Hausgeburt
21. August, 2007 von Moderator
Die Hausgeburt
Noch in den fünfziger Jahren des 20. Jahrhunderts waren Hausgeburten in Deutschland sehr üblich; es war weitaus seltener, dass eine Geburt im Krankenhaus erfolgte, als man sich heute vielleicht vorstellen würde.Die folgenden Jahrzehnte brachten allerdings einen rapiden Wandel und die Geburt zu Hause, die damals oft eine einfach Notwendigkeit gewesen war, wurde durch den neuen „Luxus“ der Geburt im Krankenhaus ersetzt.
Viele Frauen wollten ihr Kind nicht mehr zu Hause kriegen, weil es ihnen das Gefühl vermittelte „es nötig zu haben“, sich also eine komfortablere Geburt nicht leisten zu können.Einige Entwicklungen in den gesetzlichen Krankenkassen führten schließlich zu einer beinahe vollständigen Zugänglichkeit der Krankenhausgeburt für jeden, so dass eine weitere Verbreitung dieser Art der Geburt erfolgte.
Nach mehreren Jahrzehnten, in denen eine andere Geburtsart als die im Krankenhaus kaum denkbar erschien kommen nun in den letzten Jahren zunehmend alternative Geburten auf. Sind es in erster Linie die Geburtshäuser, die sich an dieser Entwicklung erfreuen, so gibt es dennoch auch einen Trend zur Hausgeburt hin. Viele Frauen wünschen es sich wieder, ihr Kind in einer vertrauten Atmosphäre zu bekommen, in der sie sich besonders gut fallen lassen und entspannen können.

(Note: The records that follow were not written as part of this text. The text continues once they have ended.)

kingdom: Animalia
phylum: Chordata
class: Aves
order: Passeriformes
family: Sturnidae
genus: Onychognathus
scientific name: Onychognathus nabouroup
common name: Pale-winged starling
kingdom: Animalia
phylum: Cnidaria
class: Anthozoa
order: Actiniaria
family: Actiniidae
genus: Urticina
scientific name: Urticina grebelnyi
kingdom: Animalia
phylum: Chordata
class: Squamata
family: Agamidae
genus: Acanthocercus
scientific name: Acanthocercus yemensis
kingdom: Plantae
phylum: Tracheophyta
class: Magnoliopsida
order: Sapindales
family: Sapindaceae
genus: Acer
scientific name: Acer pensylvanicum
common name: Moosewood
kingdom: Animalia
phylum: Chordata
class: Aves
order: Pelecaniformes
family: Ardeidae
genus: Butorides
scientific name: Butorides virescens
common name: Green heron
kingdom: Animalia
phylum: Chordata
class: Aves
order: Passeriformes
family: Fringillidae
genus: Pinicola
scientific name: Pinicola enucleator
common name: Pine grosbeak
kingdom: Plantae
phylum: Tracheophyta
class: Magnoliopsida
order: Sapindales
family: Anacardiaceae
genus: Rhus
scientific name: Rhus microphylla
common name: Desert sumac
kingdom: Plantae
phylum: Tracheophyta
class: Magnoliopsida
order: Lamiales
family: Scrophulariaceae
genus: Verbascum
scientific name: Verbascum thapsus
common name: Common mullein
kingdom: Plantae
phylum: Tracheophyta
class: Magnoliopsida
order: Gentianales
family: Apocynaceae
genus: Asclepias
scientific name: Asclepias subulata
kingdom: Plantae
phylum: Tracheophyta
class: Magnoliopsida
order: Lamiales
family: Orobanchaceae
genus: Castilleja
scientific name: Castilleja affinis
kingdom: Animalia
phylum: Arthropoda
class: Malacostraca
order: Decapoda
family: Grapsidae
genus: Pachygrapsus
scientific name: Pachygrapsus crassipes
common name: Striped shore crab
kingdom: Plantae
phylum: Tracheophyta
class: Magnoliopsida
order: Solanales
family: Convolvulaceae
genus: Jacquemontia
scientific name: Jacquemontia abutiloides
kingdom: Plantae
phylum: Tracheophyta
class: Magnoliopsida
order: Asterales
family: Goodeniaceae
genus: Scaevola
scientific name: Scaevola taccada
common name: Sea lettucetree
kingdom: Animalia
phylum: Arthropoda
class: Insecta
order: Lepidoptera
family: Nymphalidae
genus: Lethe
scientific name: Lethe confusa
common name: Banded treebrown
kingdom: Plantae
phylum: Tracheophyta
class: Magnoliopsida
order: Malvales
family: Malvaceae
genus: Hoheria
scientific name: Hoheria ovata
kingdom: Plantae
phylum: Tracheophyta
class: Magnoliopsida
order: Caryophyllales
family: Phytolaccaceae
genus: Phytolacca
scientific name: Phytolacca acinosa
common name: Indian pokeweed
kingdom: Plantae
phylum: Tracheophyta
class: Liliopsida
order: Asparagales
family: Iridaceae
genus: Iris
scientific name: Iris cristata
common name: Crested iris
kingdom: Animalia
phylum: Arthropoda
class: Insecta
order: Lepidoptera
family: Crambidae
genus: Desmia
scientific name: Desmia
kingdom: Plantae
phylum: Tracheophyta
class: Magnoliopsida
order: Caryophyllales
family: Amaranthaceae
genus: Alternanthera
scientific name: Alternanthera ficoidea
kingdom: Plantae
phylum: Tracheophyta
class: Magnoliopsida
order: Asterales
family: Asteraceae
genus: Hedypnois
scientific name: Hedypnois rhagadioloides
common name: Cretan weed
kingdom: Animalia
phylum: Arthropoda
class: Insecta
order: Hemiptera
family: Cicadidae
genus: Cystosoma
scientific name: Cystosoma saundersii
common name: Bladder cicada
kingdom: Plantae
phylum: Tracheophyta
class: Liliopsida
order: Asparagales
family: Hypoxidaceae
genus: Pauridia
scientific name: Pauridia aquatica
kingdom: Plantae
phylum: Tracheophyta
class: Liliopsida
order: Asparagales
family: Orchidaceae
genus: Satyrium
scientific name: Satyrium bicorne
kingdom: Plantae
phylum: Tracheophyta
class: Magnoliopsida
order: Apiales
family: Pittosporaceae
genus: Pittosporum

Hausgeburten bedürfen einer intensiveren Vorbereitung als Geburten im Krankenhaus oder im Geburtshaus, da die eigene Wohnung natürlich kein Ort ist, der an sich optimal auf eine Geburt abgestimmt ist. Dennoch kann eine solche Abstimmung natürlich leicht erfolgen; dazu benötigt man nur den Rat einer kompetenten Hebamme und einige Vorbereitungszeit.
Voraussetzung ist allerdings, dass sich die Gegebenheiten zu Hause wenigstens im mindestens für eine Hausgeburt eignen. So muss das Schlafzimmer oder ein anderes Zimmer, welches für die Geburt vorbereitet werden soll, groß genug sein, und eine Badewanne, die eventuell genutzt werden soll, muss groß genug und zugänglich genug sein. Die Ausrüstung, die vorhanden sein muss, kann üblicherweise die Hebamme schon im Voraus nennen, so dass es nicht zu eventuellen Schwierigkeiten während der Geburt kommt.
Eine Hausgeburt unterscheidet sich im Ablauf und in der Selbstbestimmung und Selbstverantwortung nicht sehr von einer Geburt in einem speziellen Geburtshaus. Einer der unangenehmsten Faktoren in einem Geburtshaus, nämlich das baldige Verlassen des Hauses, fällt im eigenen Haus allerdings natürlich weg.
Eine Hausgeburt ist eine interessante Alternative für Frauen, die entweder das „Höhlengefühl“ bei einer Geburt sehr schätzen oder die sich nach einer Geburt keine langen Wege zumuten wollen.